The Windows Of The World…

The windows of the songwriter’s world may be covered in raindrops but the windows of the Little World’s modelmakers generally exhibit glue, paint, and fingerprints. It did not use to bother me, but I’ve grown more childish as I have matured and I now find it an annoyance. The solution to the problem still seems to elude me.

I remember being careful as a child when gluing canopies on model aircraft and I was reasonably successful – but then the frame lines on the canopies were hand-painted by a 10-year-old and that shows the level of satisfaction that myopia can bring. Nowadays I try to mask the things off with thin tapes or rubber solution before I spray paint – it can be effective on one model and a disaster on another. We’re still not to a level of consistent skill.

The fastening of the things to the basic structure of the fuselage has now gone from Humbrol cement to Weldbond white PVA glue. As the PVA sets it becomes clear and any little inadvertencies tend to be invisible. I did try cyanoacrylate many years ago in the construction of a fishing boat bridge, but the glue let off a fine white mist that eventually fogged the windows anyway. I’m pleased that PVA has been suggested as it might be possible to soften it with water  and re-set things should something go awry in the original gluing – can’t do that with solvent cements.

Todays’s effort on the cabin windows of the Northrop Delta 1D were almost successful precisely because of the PVA trick – anything else would have made a sloppier mess. I’ve learned to wipe over the visible surface of a window with water after the PVA is applied to get the bulk of it off.

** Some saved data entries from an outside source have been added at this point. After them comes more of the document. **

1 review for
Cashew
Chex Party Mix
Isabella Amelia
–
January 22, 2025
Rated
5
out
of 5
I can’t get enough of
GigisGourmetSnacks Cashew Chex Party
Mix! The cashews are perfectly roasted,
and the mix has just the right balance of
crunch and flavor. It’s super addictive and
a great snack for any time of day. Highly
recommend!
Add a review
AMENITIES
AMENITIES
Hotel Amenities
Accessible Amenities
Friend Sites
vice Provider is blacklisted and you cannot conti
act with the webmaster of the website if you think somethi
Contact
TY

The other trick I picked up  – and pick-up was precisely what was needed – was to put a tiny blob of Blutack or Uhu yellow tack on the end of a matchstick. The window then has a handle to steer it into place and when it’s in, you just twist sideways to disengage the stick. Beats mini tweezers.

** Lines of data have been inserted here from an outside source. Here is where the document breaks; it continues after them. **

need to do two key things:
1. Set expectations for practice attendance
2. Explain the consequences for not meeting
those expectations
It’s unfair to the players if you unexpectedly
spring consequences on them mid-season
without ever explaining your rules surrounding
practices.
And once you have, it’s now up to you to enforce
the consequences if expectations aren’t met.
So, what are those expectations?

I’ve been advised to use floor polish to brighten the canopies on aircraft. This may be a good idea, but I’m not sure how it will affect the attempts at masking those frame lines. I dread the day when I get proud and incautious and try to razor-saw a canopy apart to show it open…

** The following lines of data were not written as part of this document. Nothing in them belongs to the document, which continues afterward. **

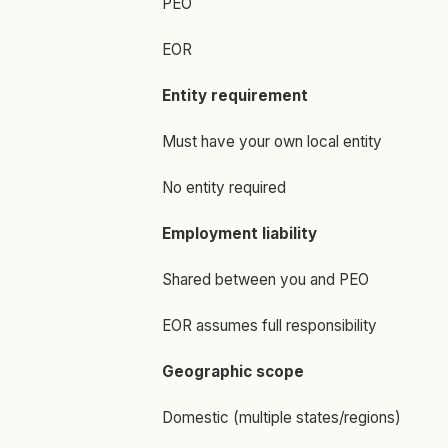
PEO
EOR
Entity requirement
Must have your own local entity
No entity required
Employment liability
Shared between you and PEO
EOR assumes full responsibility
Geographic scope
Domestic (multiple states/regions)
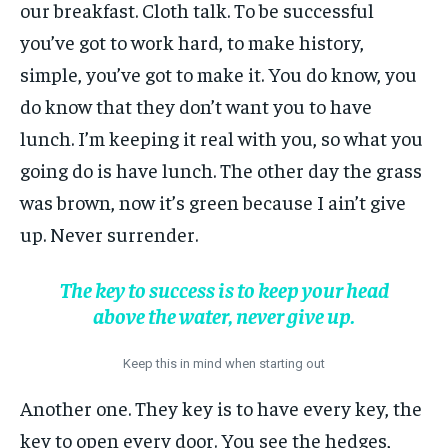
our breakfast. Cloth talk. To be successful
you’ve got to work hard, to make history,
simple, you’ve got to make it. You do know, you
do know that they don’t want you to have
lunch. I’m keeping it real with you, so what you
going do is have lunch. The other day the grass
was brown, now it’s green because I ain’t give
up. Never surrender.
The key to success is to keep your head
above the water, never give up.
Keep this in mind when starting out
Another one. They key is to have every key, the
key to open every door. You see the hedges,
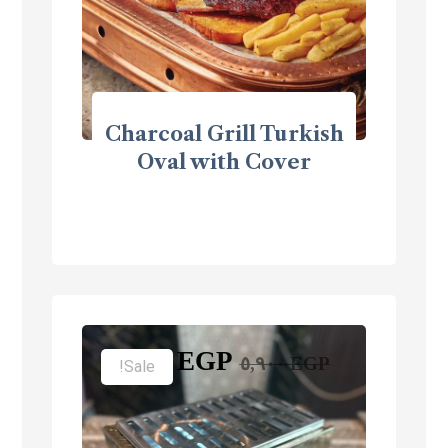
Charcoal Grill Turkish
Oval with Cover
٣,٩٠٠
EGP
٥,٩٠٠
EGP
Sale!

Note that the commercial rubber solution is effective, but tends to be stinky and difficult to paint on in the Hot Australian shed – it dries before you get a chance to spread it out properly. There is also a caveat on the bottle that it must be peeled off within three days – and sometimes the modelling schedule goes much longer than this. So I have welcomed the advent of the PVA idea.

Today I also found a bottle of Micro mask in the local shop – it’s listed as water-soluble, and that seems to make it slower drying in use. I’ve masked up a spare clear turret with it and will spray to try the effect. The bottle says it can also be cut to size – presumably if you have a bit of trouble keeping to the edges of the windows you can knife it off prior to the spray job. Anything that will make the masking of compound curves better will be appreciated.